From: robertwessel2 on
On Jan 20, 5:32 am, n...(a)cam.ac.uk wrote:
> In article <ds3j27-tsm....(a)ntp.tmsw.no>,
> Terje Mathisen  <"terje.mathisen at tmsw.no"> wrote:
>
> >robertwess...(a)yahoo.com wrote:
> >> Other attributes of the TOD clock are that the values are global,
> >> unique, and monotonically increasing as viewed by *all* CPUs in the
> >> system.  That allows timing to happen across CPUs, things to be given
> >> globally unique timestamps, etc.  The TOD clock also provides the
> >> basis for timer interrupts on the CPU.
>
> >> It's very handy.
>
> >It is also the "Right Stuff", i.e. as I wrote earlier the correct way to
> >handle this particular problem.
>
> Yes.  But see below.
>
> >The only real remaining problem is related to NTP, i.e. when you want to
> >sync this system-global TOD clock to UTC/TAI.
>
> No, not at all.  There are two problems.  That's one.
>
> The other is maintaining global uniqueness and monotonicity while
> increasing the precision to nanoseconds and the number of cores
> to thousands.  All are needed, but it is probably infeasible to
> deliver all of them, simultaneously :-(


You only need to keep the clocks well enough synchronized that threads
running on separate cores can't tell that the order of time values
stored is actually slightly out of sync across the machine or
cluster.
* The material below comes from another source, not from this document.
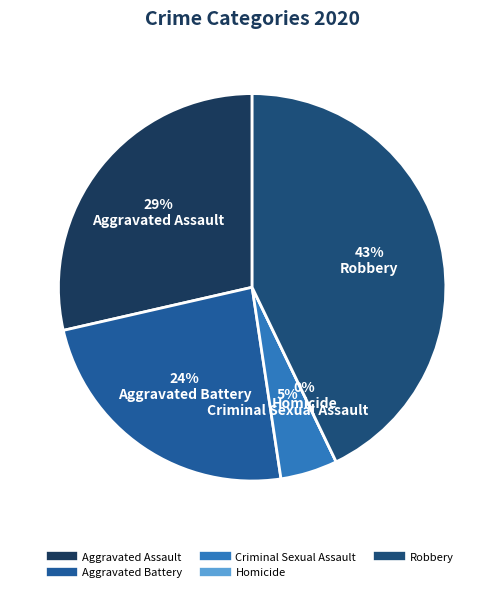

What percentage is NOT represented by Aggravated Assault?

71.4%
Basically this is approximately the physical propagation
delay between nodes, and synchronizing to less than that is relatively
straight-forward.

Then making sure the values are unique just requires an extension at
the low end of the time value, and a fixed value per-core to be stored
there. So effectively core number 13 always stores time values of the
form "nnnnnnnn.nnnnnnnnn013" and two actually simultaneous stores have
an artificial difference inserted at the low end. And so long as the
prior condition (about time/event visibility) is met, you're covered
here too.

You can artificially reduce the timer frequency requirement (and ease
your synchronization problems) by imposing a minimum time between
clock reads. And frankly a “real” timer rate an order of magnitude
slower than the instruction rate probably doesn’t eliminate any real
utility. A few old S/370s have done that (a 1MHz timer on a 3 MIPS
machine, would result in two consecutive STCKs taking at least a
microsecond, for example). And modern boxes do it for the old 64 bit
timer format, which is now effectively out of resolution (so if you
use the fully synchronized version of “store clock 64,” there’s an
artificial maximum rate imposed on those instructions).